UAE: Over-dependence on imported food is dangerous

By Saifur Rahman, Associate Editor, Gulf News

3636368292Dubai: A demand-supply mismatch could increase price volatility in the global food and commodities market that could increase the vulnerability of GCC consumers who mostly rely on imported foodstuffs, a latest report by Alpen Capital said, which stressed the strengthening of food security across the region.

Food security is a situation that exists when all people, at all times, have physical, social and economic access to sufficient, safe and nutritious food that meets their dietary needs and food preferences for an active and healthy life.

Total food consumption by the 41.7 million population of the six Gulf countries has reached 38.8 million metric tonnes of which only 30 per cent or 11.3 million tonnes was produced locally.

“Amid rising population and insufficient domestic food production, GCC countries rely heavily on imports. The Gulf countries import 70 per cent of their food requirement, or 27.5 million tonnes annually,” the report said.

With limited food production due to the shortage of arable land and water, the region depends upon imports to meet its food requirements.

“As a result, any disruption in global food supply or prices, similar to the food crisis of 2007–2008, is likely to significantly impact food security in this region. This makes food security a critical policy issue for GCC governments,” it said.

In the absence of buffer stocks of food grains and proper food security mechanism, the growing population of the region remains vulnerable to food price shocks if the prices of essential foodstuffs and commodities fluctuate.

“This over-dependence on imports, together with rising global food prices, has alleviated the food security issue in the region,” Alpen Capital says. “In the past, disruptions in food imports, either due to policy restrictions by exporting countries or natural calamities, have affected the region significantly.” As a result, all Gulf countries are taking measures to secure and regularise the food supply.

However, Samita Khawar, Head of Growth Implementation Solutions at Frost & Sullivan, said that the Gulf countries are not doing enough for food security.

“The GCC is not doing enough to ensure its food security. The region is actually waking up now to the enormity of the issue of food security. Further, it is still grappling with the local and global dynamics that impact its food supply; and has a long way to go before it can ensure food security for itself,” she told Gulf News.

The value of food imported into the GCC is five times what the region can produce in a year. “Apart from huge food import bills, ever increasing international food prices, high population growth rates and fiscal and inflationary pressures, the GCC countries are also compelled to spend anywhere from 0.15 per cent to 0.6 per cent of their GDP on food subsidies to ensure affordable food availability in the region,” she said. While the government is encouraging investment in acquiring farmland in different parts of the world, retailers also have begun undertaking their own initiatives to sustain uninterrupted food supplies and maintain stable prices in uncertain times.

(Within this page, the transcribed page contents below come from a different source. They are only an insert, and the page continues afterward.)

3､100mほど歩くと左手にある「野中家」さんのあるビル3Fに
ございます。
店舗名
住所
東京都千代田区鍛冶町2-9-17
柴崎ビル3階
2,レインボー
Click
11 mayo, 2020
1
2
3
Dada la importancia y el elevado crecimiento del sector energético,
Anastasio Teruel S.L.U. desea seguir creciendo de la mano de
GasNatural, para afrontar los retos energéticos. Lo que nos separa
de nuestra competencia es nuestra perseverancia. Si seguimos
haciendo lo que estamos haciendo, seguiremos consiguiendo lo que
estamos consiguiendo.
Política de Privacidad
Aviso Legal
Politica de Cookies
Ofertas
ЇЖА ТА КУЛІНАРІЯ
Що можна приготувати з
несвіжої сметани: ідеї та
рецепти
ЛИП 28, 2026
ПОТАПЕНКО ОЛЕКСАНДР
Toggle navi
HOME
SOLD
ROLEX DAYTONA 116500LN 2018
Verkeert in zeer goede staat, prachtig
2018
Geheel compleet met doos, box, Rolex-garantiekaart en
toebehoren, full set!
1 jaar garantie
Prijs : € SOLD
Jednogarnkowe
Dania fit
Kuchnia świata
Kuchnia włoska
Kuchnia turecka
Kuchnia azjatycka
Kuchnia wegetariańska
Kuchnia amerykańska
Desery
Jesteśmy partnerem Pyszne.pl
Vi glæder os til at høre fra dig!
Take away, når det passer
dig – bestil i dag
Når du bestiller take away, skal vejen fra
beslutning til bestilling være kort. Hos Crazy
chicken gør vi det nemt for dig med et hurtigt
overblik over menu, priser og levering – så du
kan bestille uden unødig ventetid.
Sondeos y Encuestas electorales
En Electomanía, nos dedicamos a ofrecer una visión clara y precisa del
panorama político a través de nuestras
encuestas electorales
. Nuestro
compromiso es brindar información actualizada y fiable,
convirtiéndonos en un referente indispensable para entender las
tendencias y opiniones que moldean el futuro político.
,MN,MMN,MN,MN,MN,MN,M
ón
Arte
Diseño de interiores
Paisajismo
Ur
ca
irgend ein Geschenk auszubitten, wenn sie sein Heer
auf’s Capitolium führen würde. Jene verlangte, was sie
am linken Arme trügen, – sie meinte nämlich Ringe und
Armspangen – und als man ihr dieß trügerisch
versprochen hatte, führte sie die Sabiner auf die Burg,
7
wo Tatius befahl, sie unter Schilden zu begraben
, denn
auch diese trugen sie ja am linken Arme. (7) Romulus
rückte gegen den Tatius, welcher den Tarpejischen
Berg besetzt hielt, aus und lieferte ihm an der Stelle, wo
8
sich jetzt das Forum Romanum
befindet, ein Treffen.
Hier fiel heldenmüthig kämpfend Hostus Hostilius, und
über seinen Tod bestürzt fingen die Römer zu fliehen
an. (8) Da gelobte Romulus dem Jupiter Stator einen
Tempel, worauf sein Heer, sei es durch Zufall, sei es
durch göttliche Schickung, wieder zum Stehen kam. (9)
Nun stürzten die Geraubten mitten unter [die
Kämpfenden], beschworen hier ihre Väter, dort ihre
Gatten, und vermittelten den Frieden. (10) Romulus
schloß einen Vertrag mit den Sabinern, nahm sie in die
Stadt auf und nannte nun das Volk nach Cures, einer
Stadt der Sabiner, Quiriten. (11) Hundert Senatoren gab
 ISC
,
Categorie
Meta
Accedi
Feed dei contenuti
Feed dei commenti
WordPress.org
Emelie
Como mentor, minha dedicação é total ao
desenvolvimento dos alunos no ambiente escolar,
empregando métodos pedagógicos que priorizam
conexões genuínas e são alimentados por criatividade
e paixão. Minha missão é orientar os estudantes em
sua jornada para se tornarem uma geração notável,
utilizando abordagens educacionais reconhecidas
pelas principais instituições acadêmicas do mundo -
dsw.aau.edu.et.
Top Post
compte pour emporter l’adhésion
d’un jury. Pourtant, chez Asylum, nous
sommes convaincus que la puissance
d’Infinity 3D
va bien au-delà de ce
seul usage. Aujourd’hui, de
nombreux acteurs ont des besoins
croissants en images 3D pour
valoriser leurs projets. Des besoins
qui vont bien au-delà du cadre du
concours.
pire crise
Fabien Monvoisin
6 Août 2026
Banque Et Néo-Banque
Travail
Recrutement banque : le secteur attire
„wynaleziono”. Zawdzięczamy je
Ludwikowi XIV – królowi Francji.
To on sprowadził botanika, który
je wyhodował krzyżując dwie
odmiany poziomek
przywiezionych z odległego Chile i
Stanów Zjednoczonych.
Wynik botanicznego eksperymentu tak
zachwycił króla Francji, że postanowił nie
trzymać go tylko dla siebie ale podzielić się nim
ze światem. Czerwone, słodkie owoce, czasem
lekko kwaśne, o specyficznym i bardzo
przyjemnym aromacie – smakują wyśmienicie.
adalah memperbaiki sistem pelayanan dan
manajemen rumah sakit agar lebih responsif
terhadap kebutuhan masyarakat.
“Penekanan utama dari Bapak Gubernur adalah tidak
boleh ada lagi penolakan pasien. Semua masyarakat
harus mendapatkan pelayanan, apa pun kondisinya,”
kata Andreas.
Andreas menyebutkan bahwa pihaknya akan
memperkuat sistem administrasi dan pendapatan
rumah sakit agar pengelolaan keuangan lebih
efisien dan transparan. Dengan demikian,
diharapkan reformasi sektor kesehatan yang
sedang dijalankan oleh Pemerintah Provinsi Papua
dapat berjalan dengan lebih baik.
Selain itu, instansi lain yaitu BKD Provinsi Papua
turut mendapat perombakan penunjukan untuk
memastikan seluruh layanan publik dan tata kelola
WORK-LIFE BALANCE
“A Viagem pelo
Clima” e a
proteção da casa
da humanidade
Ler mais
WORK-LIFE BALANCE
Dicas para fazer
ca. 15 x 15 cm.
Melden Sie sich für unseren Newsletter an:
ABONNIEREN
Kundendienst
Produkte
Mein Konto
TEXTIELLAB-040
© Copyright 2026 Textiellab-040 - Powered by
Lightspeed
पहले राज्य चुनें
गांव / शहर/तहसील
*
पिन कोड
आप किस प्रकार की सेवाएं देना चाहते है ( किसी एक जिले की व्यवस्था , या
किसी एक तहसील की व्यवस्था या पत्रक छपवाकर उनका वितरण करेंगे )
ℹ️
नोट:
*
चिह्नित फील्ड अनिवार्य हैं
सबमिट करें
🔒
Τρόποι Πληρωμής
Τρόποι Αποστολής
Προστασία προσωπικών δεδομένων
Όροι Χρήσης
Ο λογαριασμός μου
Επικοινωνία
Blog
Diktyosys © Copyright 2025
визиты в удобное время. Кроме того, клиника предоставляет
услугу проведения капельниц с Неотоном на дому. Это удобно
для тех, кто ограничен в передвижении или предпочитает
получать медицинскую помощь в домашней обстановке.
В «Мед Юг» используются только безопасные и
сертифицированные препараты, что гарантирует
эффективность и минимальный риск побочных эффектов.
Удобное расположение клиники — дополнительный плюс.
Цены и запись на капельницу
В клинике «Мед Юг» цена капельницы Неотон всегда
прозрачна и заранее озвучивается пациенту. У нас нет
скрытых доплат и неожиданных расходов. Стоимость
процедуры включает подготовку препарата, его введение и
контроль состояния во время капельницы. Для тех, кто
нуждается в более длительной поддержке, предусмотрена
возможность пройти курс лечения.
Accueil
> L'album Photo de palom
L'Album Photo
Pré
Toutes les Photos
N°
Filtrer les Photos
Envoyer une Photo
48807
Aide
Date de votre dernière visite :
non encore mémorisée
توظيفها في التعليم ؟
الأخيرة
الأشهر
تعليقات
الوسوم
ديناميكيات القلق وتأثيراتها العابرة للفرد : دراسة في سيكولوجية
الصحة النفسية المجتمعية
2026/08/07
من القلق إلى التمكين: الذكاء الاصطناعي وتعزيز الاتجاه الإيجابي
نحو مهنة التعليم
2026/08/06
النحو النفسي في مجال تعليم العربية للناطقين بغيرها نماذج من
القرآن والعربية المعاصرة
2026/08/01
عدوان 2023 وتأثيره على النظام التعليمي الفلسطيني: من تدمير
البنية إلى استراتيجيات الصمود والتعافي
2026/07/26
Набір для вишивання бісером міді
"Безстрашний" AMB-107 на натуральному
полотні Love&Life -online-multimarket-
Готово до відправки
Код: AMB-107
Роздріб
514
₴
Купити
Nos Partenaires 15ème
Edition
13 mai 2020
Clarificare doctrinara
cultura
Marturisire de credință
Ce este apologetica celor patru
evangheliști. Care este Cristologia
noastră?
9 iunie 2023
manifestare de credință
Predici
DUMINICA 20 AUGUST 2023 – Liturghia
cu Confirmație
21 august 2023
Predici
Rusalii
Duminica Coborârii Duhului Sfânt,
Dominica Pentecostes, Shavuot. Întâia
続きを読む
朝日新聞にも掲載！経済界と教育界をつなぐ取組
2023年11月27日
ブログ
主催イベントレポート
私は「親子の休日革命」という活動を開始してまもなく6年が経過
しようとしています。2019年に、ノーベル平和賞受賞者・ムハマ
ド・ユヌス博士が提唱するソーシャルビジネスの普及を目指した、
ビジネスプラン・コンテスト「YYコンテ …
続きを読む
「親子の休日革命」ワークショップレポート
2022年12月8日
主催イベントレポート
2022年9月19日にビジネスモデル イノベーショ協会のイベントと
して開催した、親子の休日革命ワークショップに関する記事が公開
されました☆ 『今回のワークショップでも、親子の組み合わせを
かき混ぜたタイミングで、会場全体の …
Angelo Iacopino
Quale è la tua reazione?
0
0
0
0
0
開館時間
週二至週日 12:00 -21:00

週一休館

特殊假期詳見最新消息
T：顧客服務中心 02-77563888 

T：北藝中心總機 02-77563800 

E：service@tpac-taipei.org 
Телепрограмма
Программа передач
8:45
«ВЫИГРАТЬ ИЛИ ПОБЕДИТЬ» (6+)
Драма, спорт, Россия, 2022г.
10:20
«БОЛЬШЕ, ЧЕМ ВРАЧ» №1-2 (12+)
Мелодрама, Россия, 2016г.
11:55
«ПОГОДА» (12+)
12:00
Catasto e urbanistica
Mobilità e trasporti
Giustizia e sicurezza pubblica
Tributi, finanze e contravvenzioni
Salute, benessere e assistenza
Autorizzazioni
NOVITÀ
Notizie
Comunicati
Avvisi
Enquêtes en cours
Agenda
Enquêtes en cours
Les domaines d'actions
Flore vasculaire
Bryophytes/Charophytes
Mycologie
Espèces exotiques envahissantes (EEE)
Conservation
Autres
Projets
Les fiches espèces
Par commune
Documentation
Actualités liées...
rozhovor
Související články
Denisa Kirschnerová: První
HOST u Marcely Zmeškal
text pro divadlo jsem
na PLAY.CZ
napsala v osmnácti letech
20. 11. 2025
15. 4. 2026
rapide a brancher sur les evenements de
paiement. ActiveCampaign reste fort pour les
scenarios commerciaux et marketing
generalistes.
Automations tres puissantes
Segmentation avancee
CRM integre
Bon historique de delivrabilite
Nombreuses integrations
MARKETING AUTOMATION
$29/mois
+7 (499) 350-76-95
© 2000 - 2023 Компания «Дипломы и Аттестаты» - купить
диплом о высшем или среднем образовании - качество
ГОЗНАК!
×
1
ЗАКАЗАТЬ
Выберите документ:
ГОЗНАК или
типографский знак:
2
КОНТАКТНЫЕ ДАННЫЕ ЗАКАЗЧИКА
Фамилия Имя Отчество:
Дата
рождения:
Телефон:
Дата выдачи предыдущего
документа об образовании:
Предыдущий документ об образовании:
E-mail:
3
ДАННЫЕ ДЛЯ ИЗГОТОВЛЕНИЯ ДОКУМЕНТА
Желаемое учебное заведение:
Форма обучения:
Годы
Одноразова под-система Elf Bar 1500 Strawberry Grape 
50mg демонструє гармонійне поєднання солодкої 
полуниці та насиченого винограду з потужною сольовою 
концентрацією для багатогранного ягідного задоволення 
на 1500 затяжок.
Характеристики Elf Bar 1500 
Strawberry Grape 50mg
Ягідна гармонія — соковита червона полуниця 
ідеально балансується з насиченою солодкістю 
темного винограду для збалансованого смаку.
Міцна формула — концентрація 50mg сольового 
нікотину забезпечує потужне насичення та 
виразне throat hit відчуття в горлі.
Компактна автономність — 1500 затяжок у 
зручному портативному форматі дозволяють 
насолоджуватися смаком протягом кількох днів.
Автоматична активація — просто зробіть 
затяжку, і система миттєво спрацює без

Abu Dhabi-based EMKE Group, which generates annual turnover of Dh17.43 billion ($4.75 billion) from 105 supermarkets and hypermarkets in the Gulf, has undertaken a number of steps to secure its food supply at steady prices.

“In 2011 we started to set up food sourcing and processing centres in key source markets, such as India, UK, Kenya, Uganda and now we are expanding this network to the American continent,” Yousuf Ali M.A., Managing Director of Abu Dhabi-based EMKE Group, operator of the largest organised retail chain in the Middle East, told Gulf News.

As part of its corporate social responsibility, the company has also started to support the farmers in Abu Dhabi by procuring from them. “We have tied up with the Abu Dhabi Farmer’s Union to source locally produced vegetables and support them. This will help us to not only ensure steady supply of vegetables, but to support the local farming community,” Yousuf Ali said.

GCC governments are keen on utilising the available domestic resources efficiently besides exploring options available internationally through the public-private route. To support water, agriculture and infrastructure, Saudi Arabia increased the budget for these segments to $13.6 billion in 2011. During 2011-2012, it invested $23.1 billion in food security initiatives. Last year, the UAE government subsidised key food items  which helped residents save approximately Dh13,000 per annum. At a macro level, the GCC governments are also investing in developing strategic food storage facilities which will help avoid the situation faced during the 2008 food crisis.